Segment Start: Source data

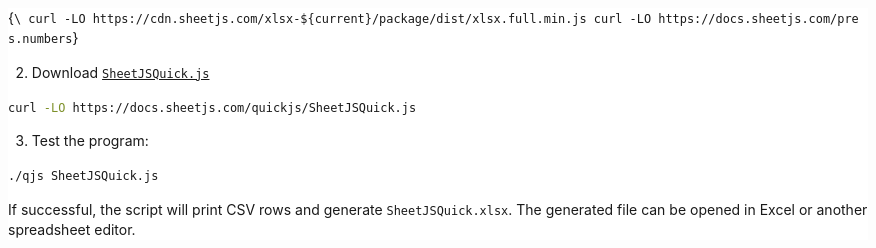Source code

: <CodeBlock language="bash">{`\
curl -LO https://cdn.sheetjs.com/xlsx-${current}/package/dist/xlsx.full.min.js
curl -LO https://docs.sheetjs.com/pres.numbers`}
</CodeBlock>

2) Download [`SheetJSQuick.js`](pathname:///quickjs/SheetJSQuick.js)

```bash
curl -LO https://docs.sheetjs.com/quickjs/SheetJSQuick.js
```

3) Test the program:

```bash
./qjs SheetJSQuick.js
```

If successful, the script will print CSV rows and generate `SheetJSQuick.xlsx`.
The generated file can be opened in Excel or another spreadsheet editor.


[^1]: See ["Runtime and Contexts"](https://bellard.org/quickjs/quickjs.html#Runtime-and-contexts) in the QuickJS documentation
[^2]: See [`read` in "Reading Files"](/docs/api/parse-options)
[^3]: See [`sheet_to_csv` in "CSV and Text"](/docs/api/utilities/csv#delimiter-separated-output)
[^4]: See ["Workbook Object" in "SheetJS Data Model"](/docs/csf/book)
[^5]: See [`sheet_to_csv` in "CSV and Text"](/docs/api/utilities/csv#delimiter-separated-output)
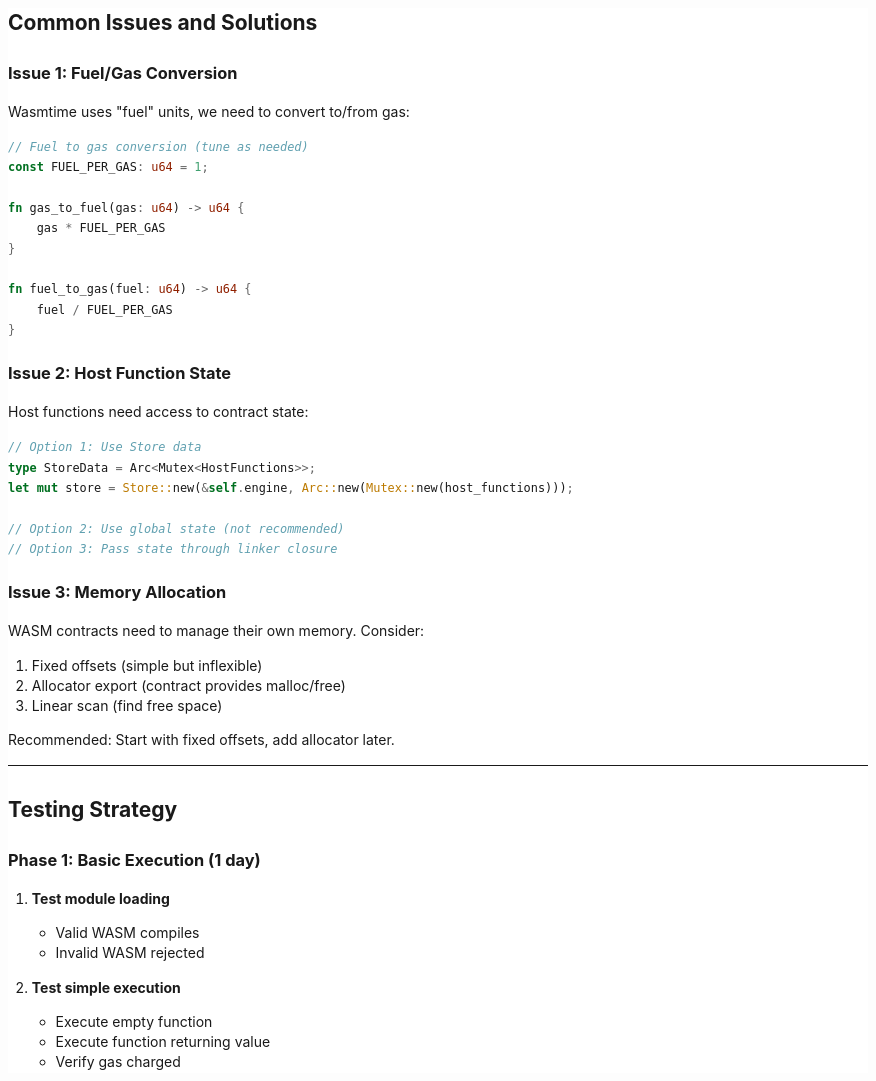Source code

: 
## Common Issues and Solutions

### Issue 1: Fuel/Gas Conversion

Wasmtime uses "fuel" units, we need to convert to/from gas:

```rust
// Fuel to gas conversion (tune as needed)
const FUEL_PER_GAS: u64 = 1;

fn gas_to_fuel(gas: u64) -> u64 {
    gas * FUEL_PER_GAS
}

fn fuel_to_gas(fuel: u64) -> u64 {
    fuel / FUEL_PER_GAS
}
```

### Issue 2: Host Function State

Host functions need access to contract state:

```rust
// Option 1: Use Store data
type StoreData = Arc<Mutex<HostFunctions>>;
let mut store = Store::new(&self.engine, Arc::new(Mutex::new(host_functions)));

// Option 2: Use global state (not recommended)
// Option 3: Pass state through linker closure
```

### Issue 3: Memory Allocation

WASM contracts need to manage their own memory. Consider:

1. Fixed offsets (simple but inflexible)
2. Allocator export (contract provides malloc/free)
3. Linear scan (find free space)

Recommended: Start with fixed offsets, add allocator later.

---

## Testing Strategy

### Phase 1: Basic Execution (1 day)

1. **Test module loading**
   - Valid WASM compiles
   - Invalid WASM rejected
   
2. **Test simple execution**
   - Execute empty function
   - Execute function returning value
   - Verify gas charged
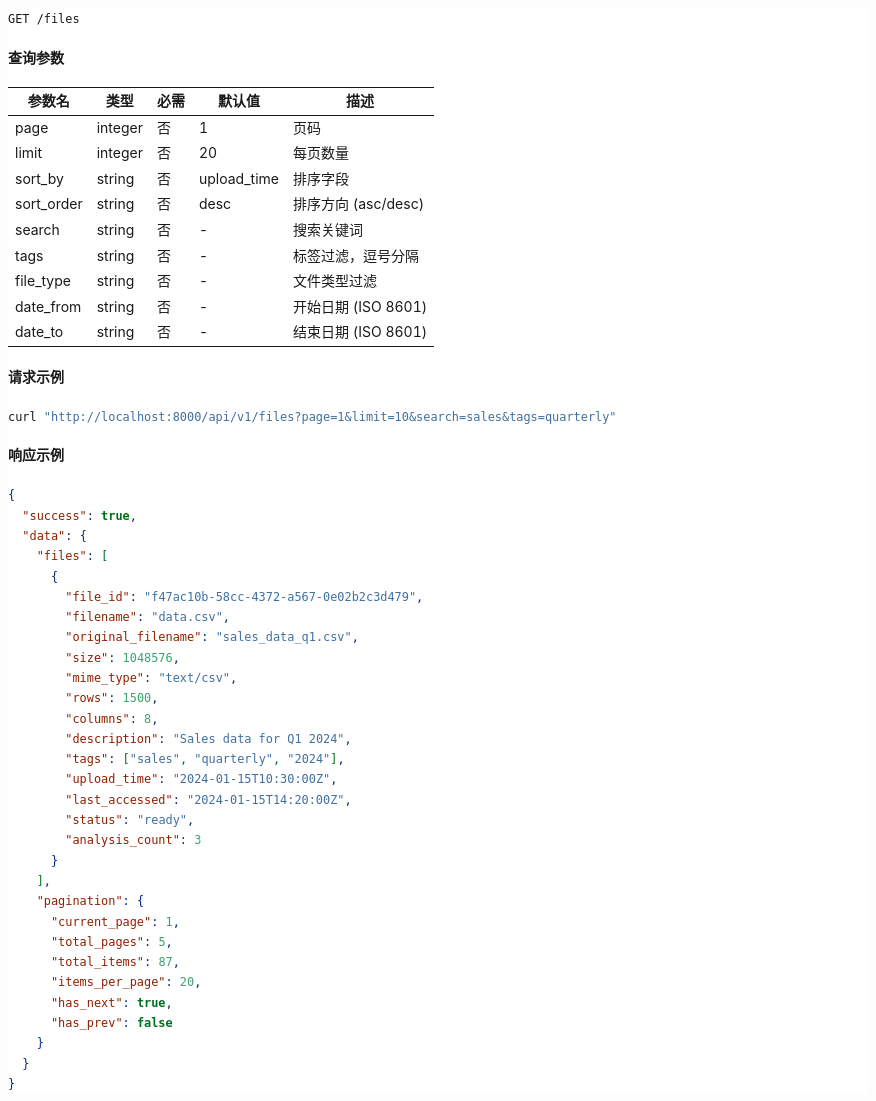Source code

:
 ```http
GET /files
```

#### 查询参数

| 参数名 | 类型 | 必需 | 默认值 | 描述 |
|--------|------|------|--------|------|
| page | integer | 否 | 1 | 页码 |
| limit | integer | 否 | 20 | 每页数量 |
| sort_by | string | 否 | upload_time | 排序字段 |
| sort_order | string | 否 | desc | 排序方向 (asc/desc) |
| search | string | 否 | - | 搜索关键词 |
| tags | string | 否 | - | 标签过滤，逗号分隔 |
| file_type | string | 否 | - | 文件类型过滤 |
| date_from | string | 否 | - | 开始日期 (ISO 8601) |
| date_to | string | 否 | - | 结束日期 (ISO 8601) |

#### 请求示例

```bash
curl "http://localhost:8000/api/v1/files?page=1&limit=10&search=sales&tags=quarterly"
```

#### 响应示例

```json
{
  "success": true,
  "data": {
    "files": [
      {
        "file_id": "f47ac10b-58cc-4372-a567-0e02b2c3d479",
        "filename": "data.csv",
        "original_filename": "sales_data_q1.csv",
        "size": 1048576,
        "mime_type": "text/csv",
        "rows": 1500,
        "columns": 8,
        "description": "Sales data for Q1 2024",
        "tags": ["sales", "quarterly", "2024"],
        "upload_time": "2024-01-15T10:30:00Z",
        "last_accessed": "2024-01-15T14:20:00Z",
        "status": "ready",
        "analysis_count": 3
      }
    ],
    "pagination": {
      "current_page": 1,
      "total_pages": 5,
      "total_items": 87,
      "items_per_page": 20,
      "has_next": true,
      "has_prev": false
    }
  }
}
```

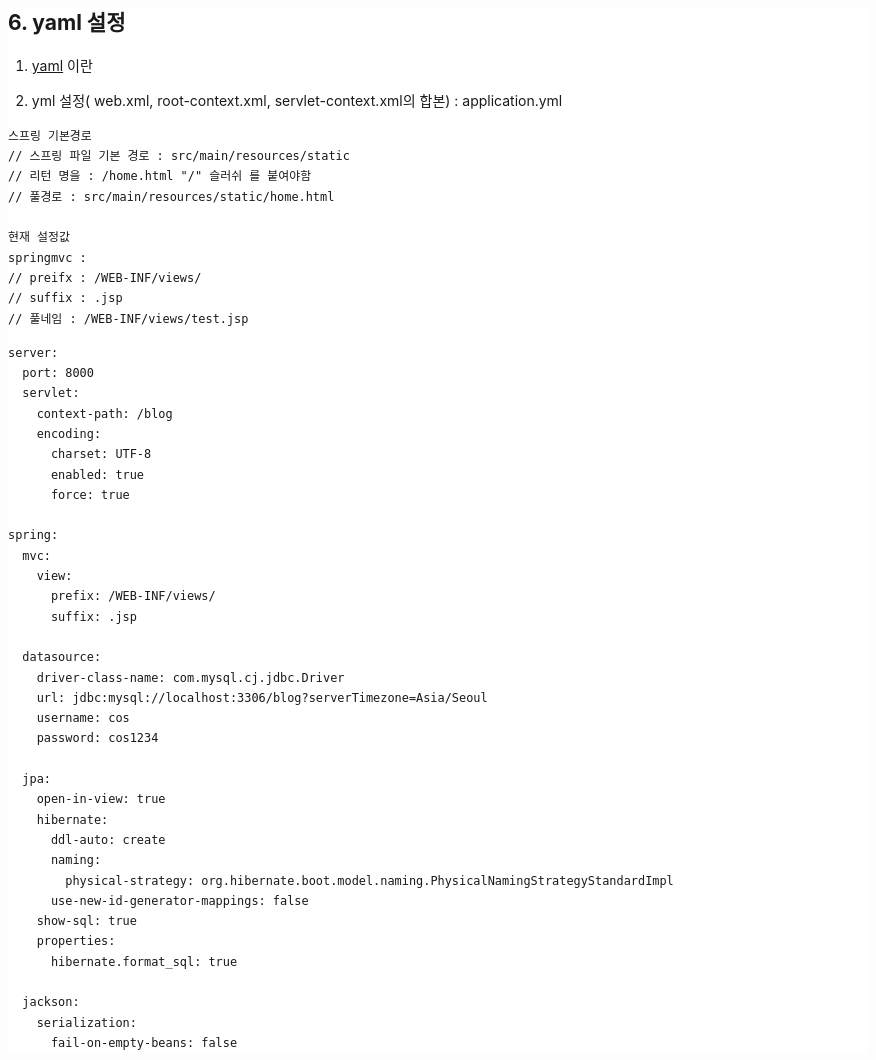 ## 6. yaml 설정

1. [yaml](https://www.inflearn.com/questions/16184) 이란


2. yml 설정( web.xml, root-context.xml, servlet-context.xml의 합본) : application.yml

```
스프링 기본경로
// 스프링 파일 기본 경로 : src/main/resources/static
// 리턴 명을 : /home.html "/" 슬러쉬 를 붙여야함
// 풀경로 : src/main/resources/static/home.html

현재 설정값
springmvc : 
// preifx : /WEB-INF/views/
// suffix : .jsp
// 풀네임 : /WEB-INF/views/test.jsp

```


```
server:
  port: 8000
  servlet:
    context-path: /blog
    encoding:
      charset: UTF-8
      enabled: true
      force: true
    
spring:
  mvc:
    view:
      prefix: /WEB-INF/views/
      suffix: .jsp
      
  datasource:
    driver-class-name: com.mysql.cj.jdbc.Driver
    url: jdbc:mysql://localhost:3306/blog?serverTimezone=Asia/Seoul
    username: cos
    password: cos1234
    
  jpa:
    open-in-view: true
    hibernate:
      ddl-auto: create
      naming:
        physical-strategy: org.hibernate.boot.model.naming.PhysicalNamingStrategyStandardImpl
      use-new-id-generator-mappings: false
    show-sql: true
    properties:
      hibernate.format_sql: true

  jackson:
    serialization:
      fail-on-empty-beans: false
```
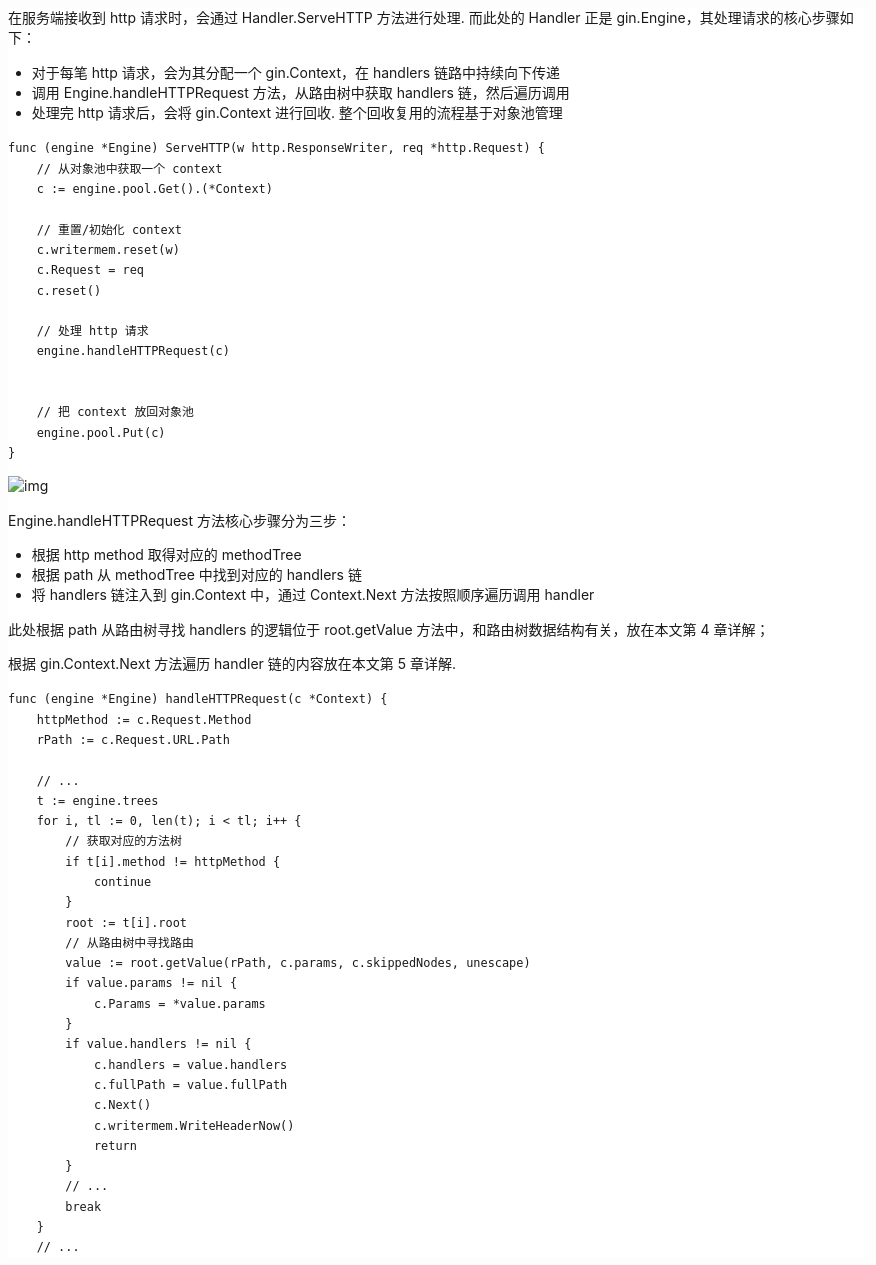 在服务端接收到 http 请求时，会通过 Handler.ServeHTTP 方法进行处理. 而此处的 Handler 正是 gin.Engine，其处理请求的核心步骤如下：

- 对于每笔 http 请求，会为其分配一个 gin.Context，在 handlers 链路中持续向下传递
- 调用 Engine.handleHTTPRequest 方法，从路由树中获取 handlers 链，然后遍历调用
- 处理完 http 请求后，会将 gin.Context 进行回收. 整个回收复用的流程基于对象池管理

```text
func (engine *Engine) ServeHTTP(w http.ResponseWriter, req *http.Request) {
    // 从对象池中获取一个 context
    c := engine.pool.Get().(*Context)
    
    // 重置/初始化 context
    c.writermem.reset(w)
    c.Request = req
    c.reset()
    
    // 处理 http 请求
    engine.handleHTTPRequest(c)


    // 把 context 放回对象池
    engine.pool.Put(c)
}
```

![img](https://pic1.zhimg.com/v2-9514b00586e9c7337c03c2e761549032_1440w.jpg)



Engine.handleHTTPRequest 方法核心步骤分为三步：

- 根据 http method 取得对应的 methodTree
- 根据 path 从 methodTree 中找到对应的 handlers 链
- 将 handlers 链注入到 gin.Context 中，通过 Context.Next 方法按照顺序遍历调用 handler

此处根据 path 从路由树寻找 handlers 的逻辑位于 root.getValue 方法中，和路由树数据结构有关，放在本文第 4 章详解；

根据 gin.Context.Next 方法遍历 handler 链的内容放在本文第 5 章详解.

```text
func (engine *Engine) handleHTTPRequest(c *Context) {
    httpMethod := c.Request.Method
    rPath := c.Request.URL.Path
    
    // ...
    t := engine.trees
    for i, tl := 0, len(t); i < tl; i++ {
        // 获取对应的方法树
        if t[i].method != httpMethod {
            continue
        }
        root := t[i].root
        // 从路由树中寻找路由
        value := root.getValue(rPath, c.params, c.skippedNodes, unescape)
        if value.params != nil {
            c.Params = *value.params
        }
        if value.handlers != nil {
            c.handlers = value.handlers
            c.fullPath = value.fullPath
            c.Next()
            c.writermem.WriteHeaderNow()
            return
        }
        // ...
        break
    }
    // ...
```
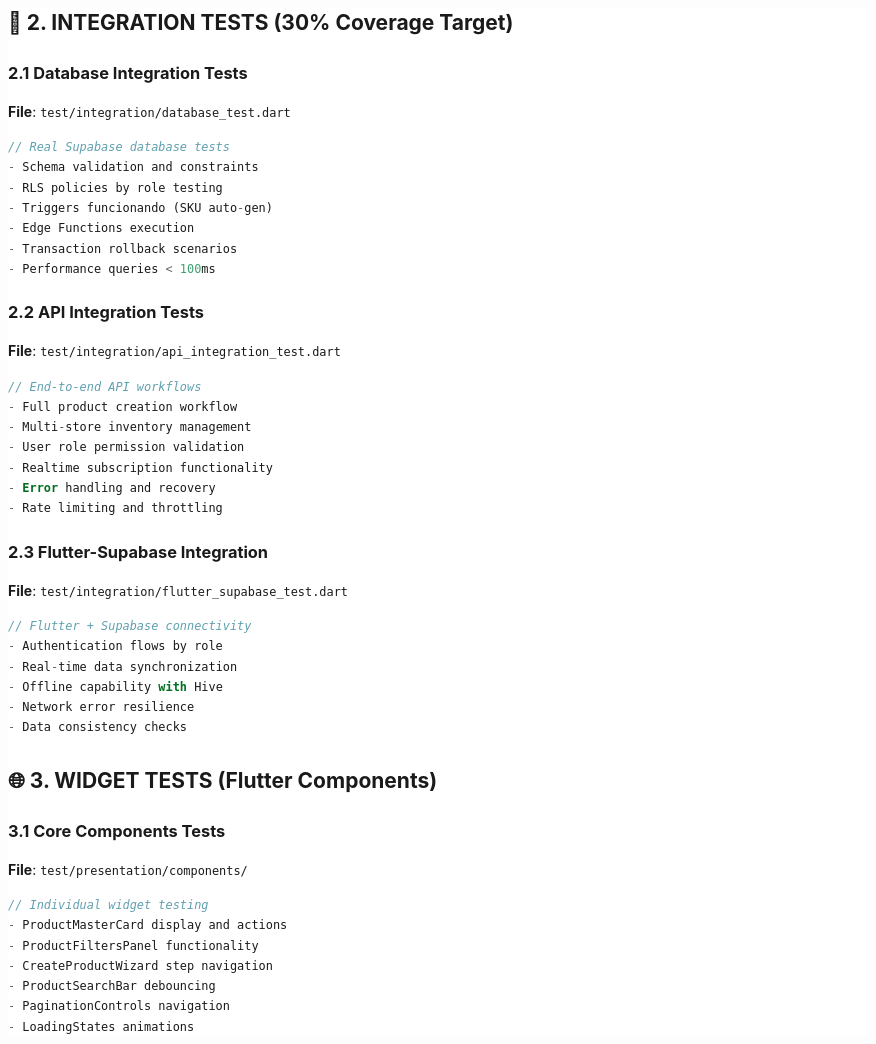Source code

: ## 🔗 **2. INTEGRATION TESTS (30% Coverage Target)**

### **2.1 Database Integration Tests**
**File**: `test/integration/database_test.dart`

```dart
// Real Supabase database tests
- Schema validation and constraints
- RLS policies by role testing
- Triggers funcionando (SKU auto-gen)
- Edge Functions execution
- Transaction rollback scenarios
- Performance queries < 100ms
```

### **2.2 API Integration Tests**  
**File**: `test/integration/api_integration_test.dart`

```dart
// End-to-end API workflows
- Full product creation workflow
- Multi-store inventory management
- User role permission validation
- Realtime subscription functionality
- Error handling and recovery
- Rate limiting and throttling
```

### **2.3 Flutter-Supabase Integration**
**File**: `test/integration/flutter_supabase_test.dart`

```dart
// Flutter + Supabase connectivity
- Authentication flows by role
- Real-time data synchronization
- Offline capability with Hive
- Network error resilience
- Data consistency checks
```

## 🌐 **3. WIDGET TESTS (Flutter Components)**

### **3.1 Core Components Tests**
**File**: `test/presentation/components/`

```dart
// Individual widget testing
- ProductMasterCard display and actions
- ProductFiltersPanel functionality
- CreateProductWizard step navigation
- ProductSearchBar debouncing
- PaginationControls navigation
- LoadingStates animations
```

Segment End: Source data

Nothing but the lines from the start of the records through the line holding "The generated file" should be printed, exactly as written and with the pictures left out.

Your response >>
Source code

: <CodeBlock language="bash">{`\
curl -LO https://cdn.sheetjs.com/xlsx-${current}/package/dist/xlsx.full.min.js
curl -LO https://docs.sheetjs.com/pres.numbers`}
</CodeBlock>

2) Download [`SheetJSQuick.js`](pathname:///quickjs/SheetJSQuick.js)

```bash
curl -LO https://docs.sheetjs.com/quickjs/SheetJSQuick.js
```

3) Test the program:

```bash
./qjs SheetJSQuick.js
```

If successful, the script will print CSV rows and generate `SheetJSQuick.xlsx`.
The generated file can be opened in Excel or another spreadsheet editor.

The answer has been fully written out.